To every member of the 136th General Assembly
What you can introduce. What you can co-sponsor. What you can demand the next hearing answer.
Introduce or co-sponsor the standalone bills
Each amendment in this package is structured to function as either a floor amendment on SB174 or as standalone legislation. The lowest-friction first moves are:
- Mandatory perjury referral (§ 2921.11(G)) — drafted as the "Family Court Integrity Act." Activates an existing F3 classification.
- Survivor Rights Card (new § 2935.033) — single-page card, signature on receipt or refusal.

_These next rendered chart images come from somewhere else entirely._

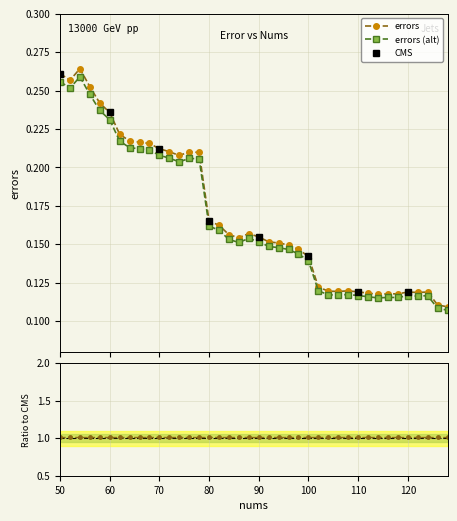

Reading left to right, what are all the values shown in this chart?

0.3	0.3	0.3	0.3	0.2	0.2	0.2	0.2	0.2	0.2	0.2	0.2	0.2	0.2	0.2	0.2	0.2	0.2	0.2	0.2	0.2	0.2	0.2	0.1	0.1	0.1	0.1	0.1	0.1	0.1	0.1	0.1	0.1	0.1	0.1	0.1	0.1	0.1	0.1	0.1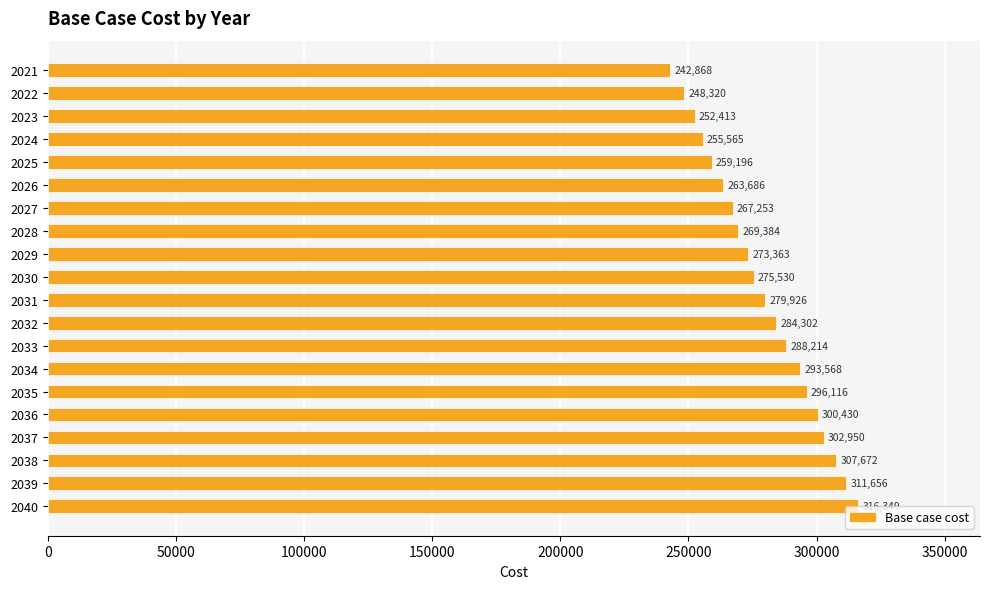

True or false: the data shows 269384.0 at 2028.

True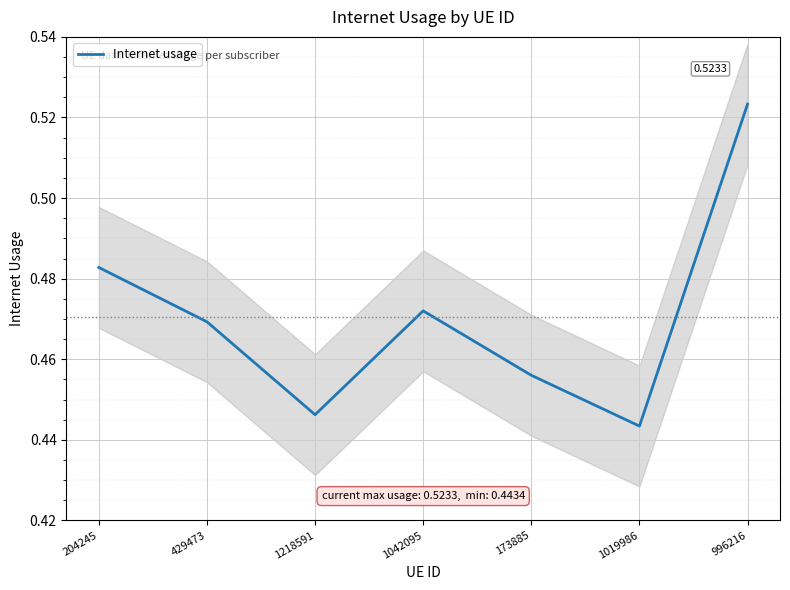

True or false: the data shows 0.5 at 429473.

True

No fiscal note worth opposing.
- Marsy's Law civil remedy (§ 2930.19(C)–(F)) — activates rights 83% of Ohio voters approved in 2017.

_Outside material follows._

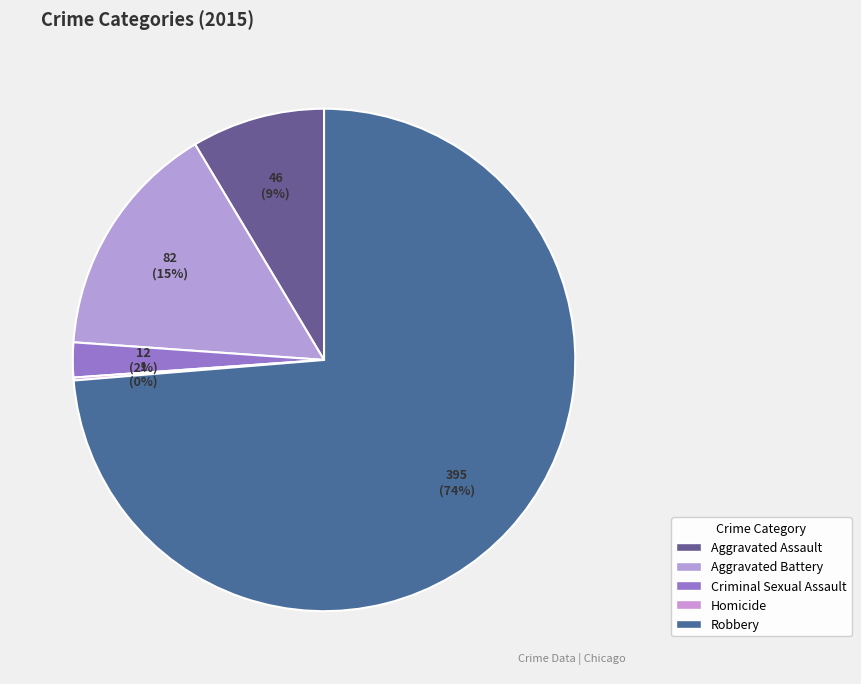

What portion of the pie excludes Criminal Sexual Assault?

97.8%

File a floor amendment when SB174 reaches the House
Amendment 3 of the Accountability Package — replacing "complete discretion" with "sound discretion subject to statutory findings" — is drafted as a floor amendment. It addresses the only structural objection raised in Senate Judiciary testimony that the Ohio Bar did not refute.
Request a fiscal note and statistical baseline
Request that LSC produce a fiscal note assuming compliance — i.e., what the state would spend if the existing felony statutes were actually enforced. Request that the Office of Criminal Justice Services publish:
- Annual DV-call counts and the rate of arrest;
- Perjury referrals from DR courts to county prosecutors;
- Custodial-interference filings and outcomes by county.
The baseline is the rebuttal.
Demand the next committee hearing answer three questions
- What is the agency consequence when a DV non-arrest report is never transmitted to the prosecutor?
- What is the prosecutorial consequence when a victim conference is refused?
- What is the judicial consequence when probable cause of perjury in a custody proceeding is never referred?
If the answer to each is "none," the amendments in this package are the answer.
Frame the public messaging precisely
These amendments do not create new crimes. They do not expand prosecutorial power. They require documentation, referral, and judicial explanation — three things every Ohioan already assumes are happening. The opposition argument against any of them reduces, on examination, to defending concealment.